## Document text:
====================
Automatic Learning
of a Syntactical Government Patterns Dictionary
from Web-Retrieved Texts

 

 

A.F Gelbukh

I.A. Bolshakov

S.N. Galicia-Haro

 

gelbukh(?)pollux.cic.ipn.mx

 

Natural Language Laboratory,

Centro de Investigación en Computación,

Instituto Politécnico Nacional,

Mexico City

 

A statistical-based technique is proposed that given a large text corpus, allows to automatically compile a government patterns dictionary useful for the resolution of ambiguity of prepositional phrases attachment in syntax analysis. It is suggested that a dictionary used for syntactic disambiguation should reflect not only the properties of the language and text, but also the properties of the specific analyzer used for parsing. The use of computer simulation for assessing the parsing results and for investigation of different methods is discussed.

 

The Laboratory of Natural Language Processing of our Center deploys a project on extracting information from natural language texts, currently our target language being Spanish. For this purpose, morphological, syntactic, and semantic analyzers are being developed*.

In our research, we emphasize the importance of lexical linguistic knowledge, i.e., various dictionaries. One of the most important dictionaries used in our syntactic analyzer is a dictionary of syntactic government patterns.

Since such a dictionary should contain statistical weights of words and their combinations with words of specific types, we employ the methods of automated learning of such a dictionary from the texts collected in different ways, including retrieving them from the Internet. In this article, the methods we use for the compilation of the dictionary and for prepositional phrases attachment disambiguation are described in detail.
====================
## Record excerpts:
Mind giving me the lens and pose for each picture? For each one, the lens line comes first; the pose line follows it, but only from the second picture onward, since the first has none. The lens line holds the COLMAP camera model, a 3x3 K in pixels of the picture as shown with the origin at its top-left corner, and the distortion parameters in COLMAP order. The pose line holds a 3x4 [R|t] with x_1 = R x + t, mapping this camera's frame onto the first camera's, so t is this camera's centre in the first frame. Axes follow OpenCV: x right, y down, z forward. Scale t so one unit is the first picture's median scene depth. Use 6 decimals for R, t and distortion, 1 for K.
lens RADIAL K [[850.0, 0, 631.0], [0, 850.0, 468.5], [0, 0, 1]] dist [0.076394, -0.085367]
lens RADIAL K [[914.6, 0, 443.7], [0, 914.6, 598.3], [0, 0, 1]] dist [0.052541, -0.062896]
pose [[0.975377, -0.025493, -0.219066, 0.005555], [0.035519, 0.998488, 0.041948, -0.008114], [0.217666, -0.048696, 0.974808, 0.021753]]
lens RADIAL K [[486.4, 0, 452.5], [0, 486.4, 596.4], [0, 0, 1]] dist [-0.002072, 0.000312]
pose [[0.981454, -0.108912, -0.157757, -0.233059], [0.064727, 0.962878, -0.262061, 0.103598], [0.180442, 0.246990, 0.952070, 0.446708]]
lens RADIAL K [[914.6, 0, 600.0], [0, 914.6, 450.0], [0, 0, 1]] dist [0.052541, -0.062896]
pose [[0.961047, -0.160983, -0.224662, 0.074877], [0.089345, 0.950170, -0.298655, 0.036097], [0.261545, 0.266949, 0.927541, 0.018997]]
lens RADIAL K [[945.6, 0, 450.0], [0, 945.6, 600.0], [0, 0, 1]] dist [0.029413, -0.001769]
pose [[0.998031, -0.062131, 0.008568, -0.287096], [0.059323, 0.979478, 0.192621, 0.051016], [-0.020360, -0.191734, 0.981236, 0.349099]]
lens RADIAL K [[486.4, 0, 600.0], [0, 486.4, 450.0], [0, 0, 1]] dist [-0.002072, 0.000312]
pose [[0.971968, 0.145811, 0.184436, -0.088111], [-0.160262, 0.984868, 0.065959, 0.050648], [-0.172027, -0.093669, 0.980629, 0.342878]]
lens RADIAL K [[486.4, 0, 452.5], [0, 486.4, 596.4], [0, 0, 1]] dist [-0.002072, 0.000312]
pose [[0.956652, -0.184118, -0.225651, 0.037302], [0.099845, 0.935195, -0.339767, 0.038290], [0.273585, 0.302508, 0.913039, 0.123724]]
====================
## Questions:
**a.** Do the following statements agree with the government patterns dictionary text above the entries? For each, answer yes or no and quote the text's deciding words.
(i) The project's current target language is Spanish.
(ii) The dictionary for syntactic disambiguation should reflect only the properties of the language and text.
(iii) The texts used to learn the dictionary come only from the Internet.
**b.** Can you reproduce verbatim the part of the government patterns dictionary text that opens with the words containing "A statistical-based technique" and closes with "are being developed*."?
**c.** Could you carry the government patterns dictionary text forward, starting after its last sentence?

## Answers to each task:
**a.**
(i) Yes: "currently our target language being Spanish"
(ii) No: "should reflect not only the properties of the language and text, but also the properties of the specific analyzer used for parsing"
(iii) No: "from the texts collected in different ways, including retrieving them from the Internet"

**b.**
A statistical-based technique is proposed that given a large text corpus, allows to automatically compile a government patterns dictionary useful for the resolution of ambiguity of prepositional phrases attachment in syntax analysis. It is suggested that a dictionary used for syntactic disambiguation should reflect not only the properties of the language and text, but also the properties of the specific analyzer used for parsing. The use of computer simulation for assessing the parsing results and for investigation of different methods is discussed.

 

The Laboratory of Natural Language Processing of our Center deploys a project on extracting information from natural language texts, currently our target language being Spanish. For this purpose, morphological, syntactic, and semantic analyzers are being developed*.

**c.**
1.     Dictionary of syntactic government patterns

This dictionary provides the information on the actants of each word, the possible ways of their expression in the text, and the possibility or impossibility of their co-occurrence in one sentence with one and the same word. Such a dictionary (nothing was yet said about any statistical weights) can be compiled manually, using examples from the texts and the linguistic intuition of a native speaker. Here is an example of a dictionary entry from the version of Spanish dictionary manually compiled in our laboratory:

 

In this example it is shown that the Spanish word mover ‘to move’ has 5 actants; the fourth actant, for example, can be expressed with three different prepositions, the second actant is obligatory, i.e., the verb is transitive, and some combinations of actants are not recommended. Any combinations of prepositions expressing the same actant are still impossible: “*El cargador movió los muebles de la sala desde la casa” ‘*The worker moved the furniture from the hall from the house,’ or at least special punctuation is to be used.

Note that in most cases the actants are expressed in the text by means of prepositions, at least in Spanish and English (in some other languages morphological cases are used, but all the techniques described here are fully applicable to those languages as well).

A dictionary of such kind is useful not only for text generation, but also within text analysis, for syntactic disambiguation. Namely, the syntactic hypotheses that contain the combinations listed in the dictionary should be preferred over the ones that contain the combinations not listed there. For example, in the Spanish phrase “El alumno movió los libros sobre la revolución a otro estante” ‘The pupil moved the books about the revolution to another shelf’ the syntactic hypothesis containing the wrong links “*mover ® sobre revolución” and “*libro ® a estante” will be rejected, while the hypothesis containing the links “mover ® a estante” and “libro® sobre revolución,” present in the dictionary, will be accepted.

2.     Statistical weights and their use for syntactic disambiguation

The dictionary discussed above can be represented as a list of possible combinations of words with prepositions and, optionally, with some characteristics of the words introduced by these prepositions. In the simplest form such a list contains entries like the following:

1.     mover + de

2.     mover + hasta

3.     mover + desde + hasta + por

4.    mover + de + a través de,

etc.

The usefulness of such a dictionary increases if statistical weights are assigned to the combinations. Such weights have several possible uses. For example, a very rarely used combination, though included in the dictionary, should not give much preference to a hypothesis where it was found.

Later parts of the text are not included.